SANTA CLARA – I’d like to refer back to a blog I posted earlier this afternoon about the way Jim Harbaugh prepared the 49ers for the Super Bowl. I asked him the questions and he answered as honestly as he could and I’ve been thinking about his responses.
I asked if he had his offense practice two-point conversion plays against Zero Coverage and press corners. He said, “We didn’t say this was a two-point play, zero coverage, press corners. We didn’t say that, but we did practice that area.”
In other words, he did not do it. If he had, he would have told his team, “Here are the two-point plays we will utilize,” and then script them against the anticipated blitz coverage the Ravens have shown, and then practice them.
Instead, the 49ers did not pick up the Ravens’ blitz on the two-point conversion attempt and Kaepernick threw a wild pass over Randy Moss’ head before he’d run a route.

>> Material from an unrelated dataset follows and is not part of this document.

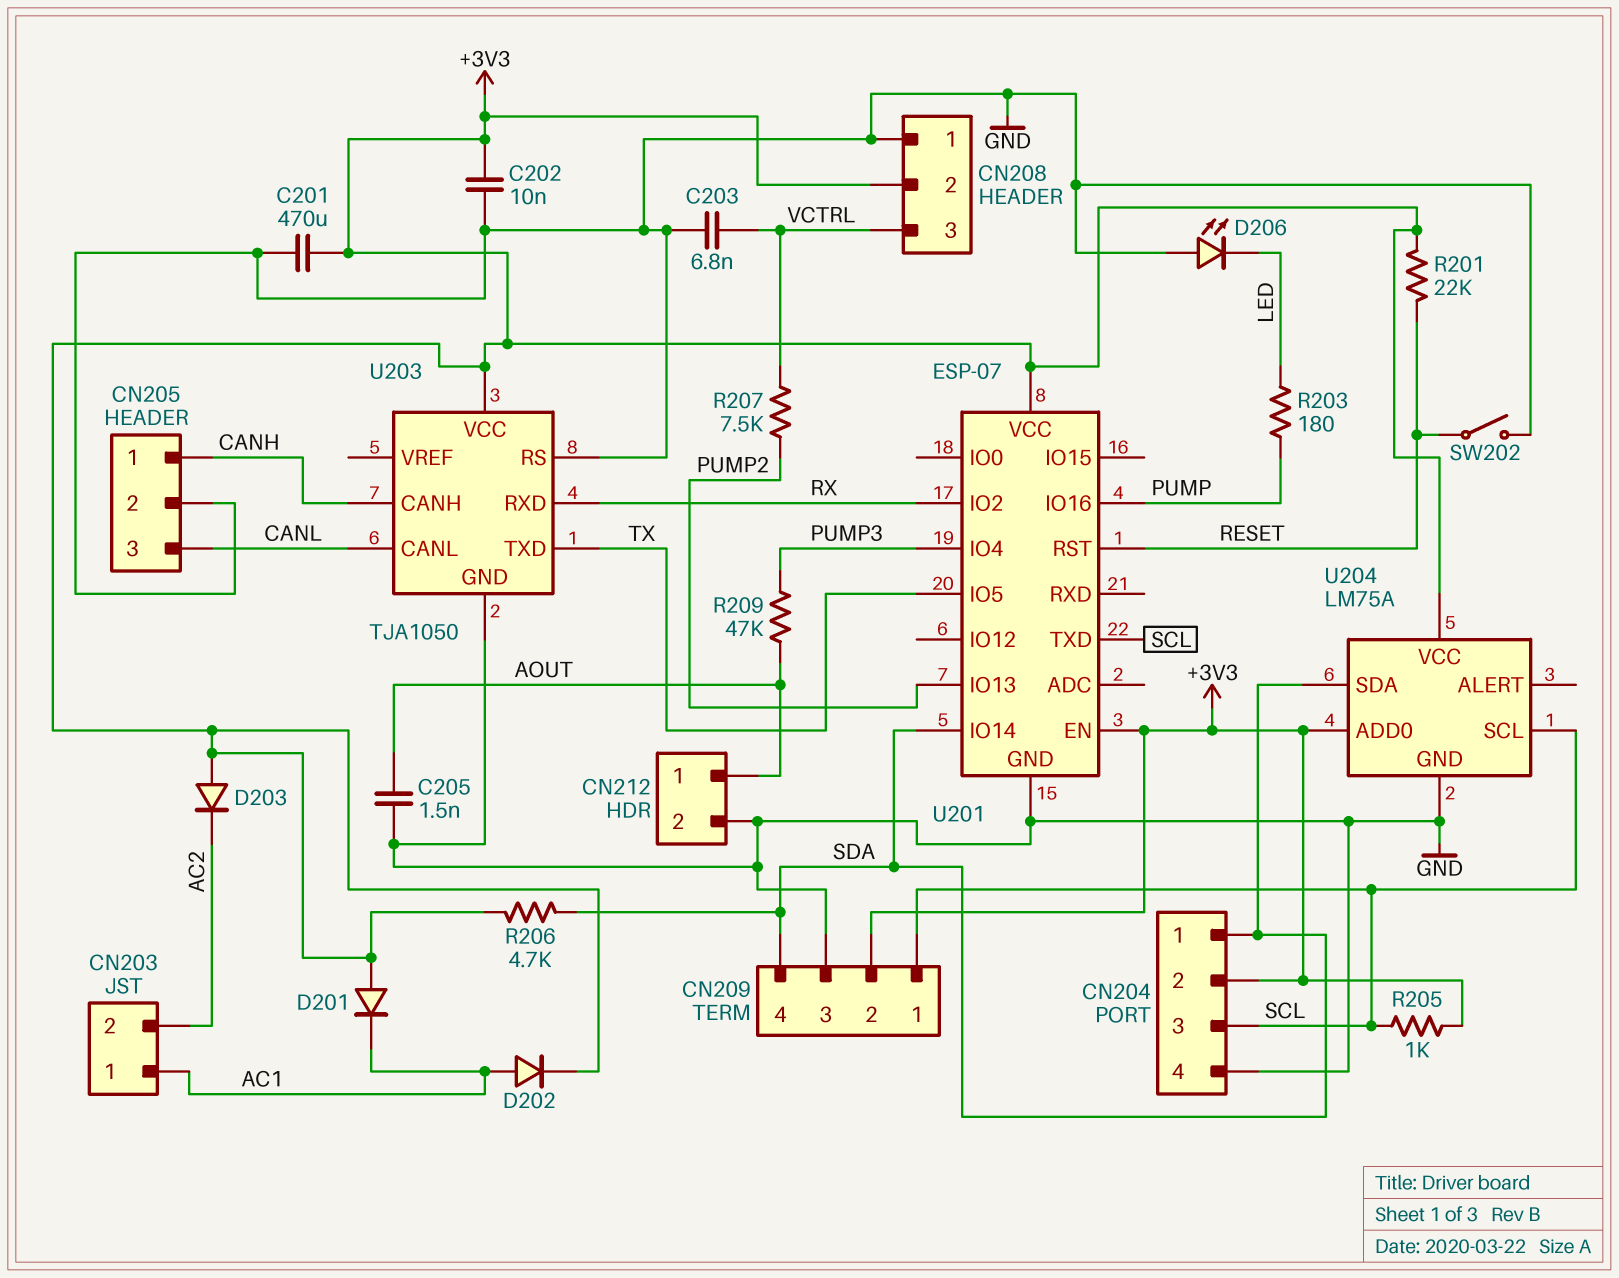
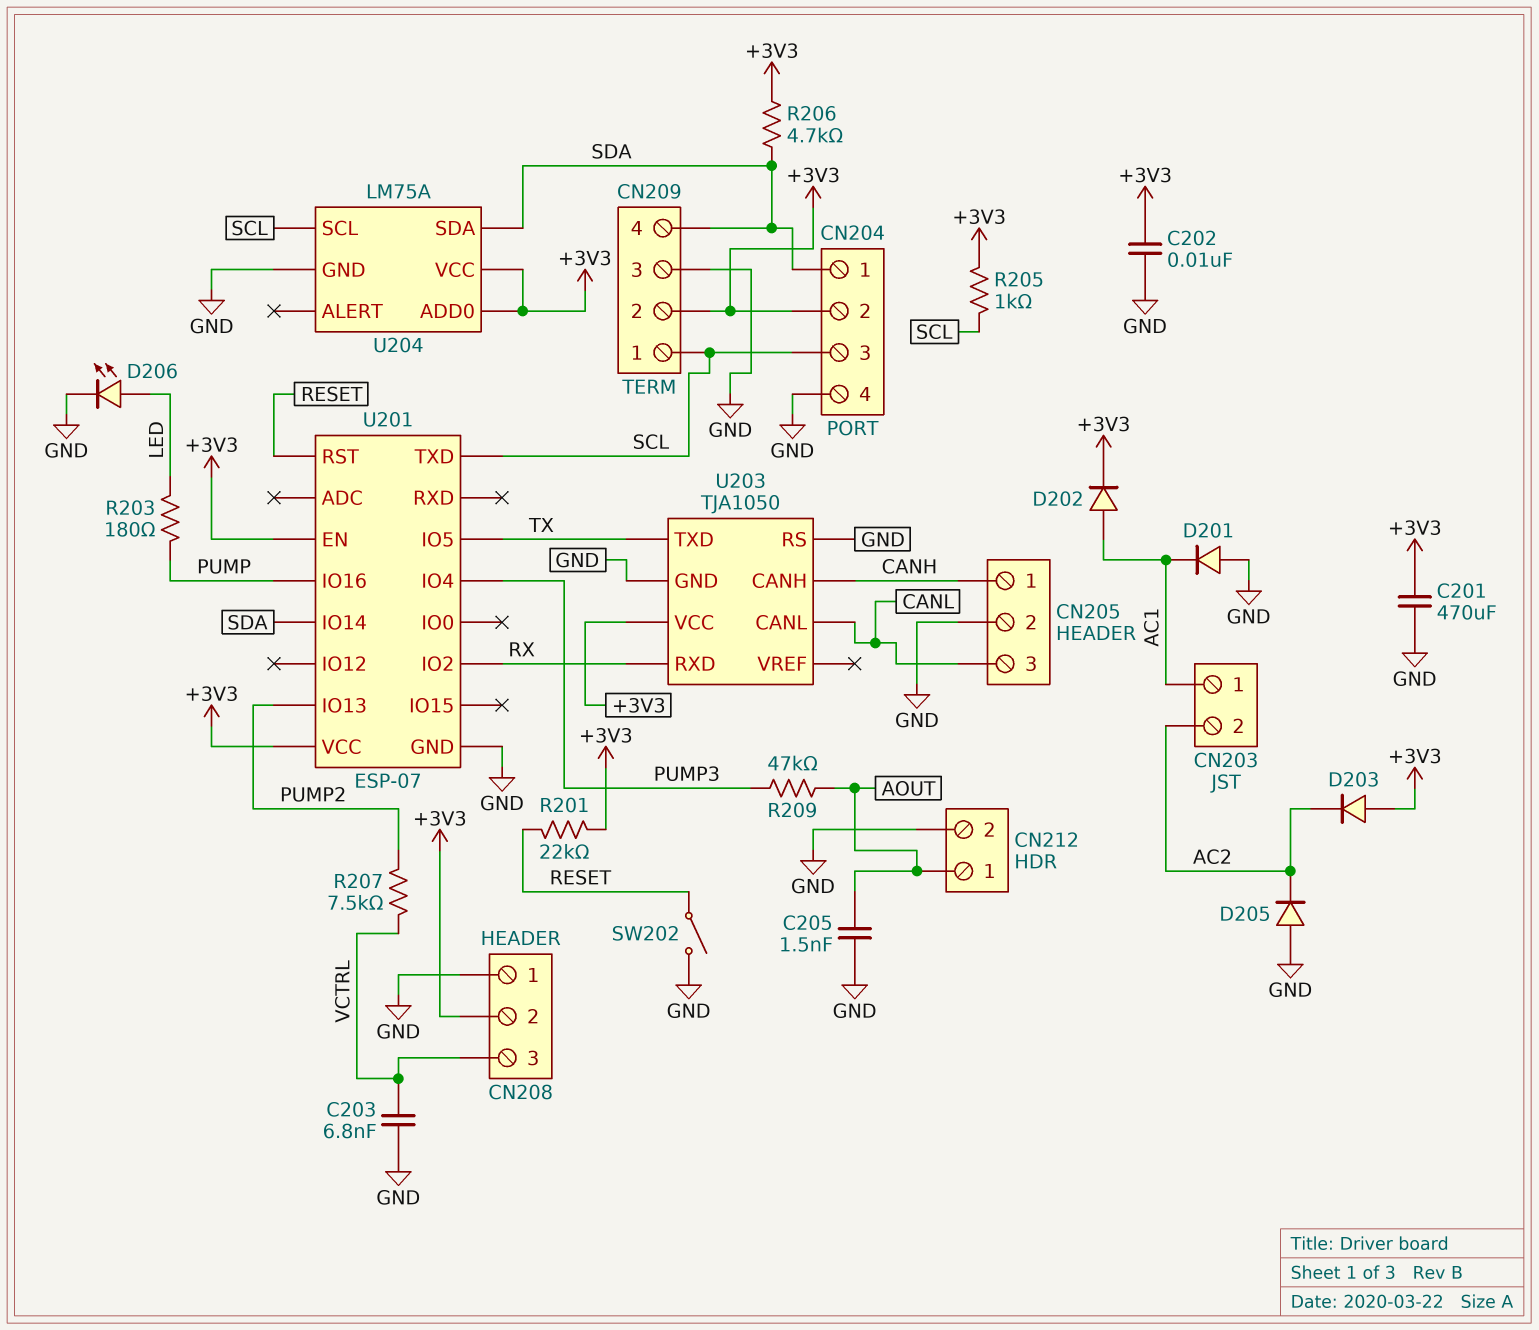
D201: diode (A +3V3, K AC1) -> diode (A GND, K AC1)
D205: none -> diode (A GND, K AC2)
D206: LED (A GND, K LED) -> LED (A LED, K GND)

The same thing happened on the 49ers’ final offensive play, except it was from the five yard line and the pass was intended for Michael Crabtree. The Ravens showed Zero coverage – they rushed six guys – and the Niners did not pick it up.
Every veteran NFL coach has his offensive unit practice five or six last-play scenarios. On the call sheet you see NFL coaches carry on the sidelines, there actually is a category blocked off as “Last Play.” They have five or six plays listed, including the distance from which they are going to call each one. Did Harbaugh have that?
Also, Harbaugh said his special teams unit did not work against the Ravens taking a safety during the two weeks of preparation for the biggest game of the year.
Obviously, Harbaugh is a very good coach. But he needs an older, more experienced veteran coach, like his dad, to serve as a consultant and assist him in game management and situational preparation. These are the areas that cost Harbaugh and his team the ball game Sunday night.
It’s a shame if those talented 49ers players lost a game of that magnitude because of a lack of situational preparation from their coaches.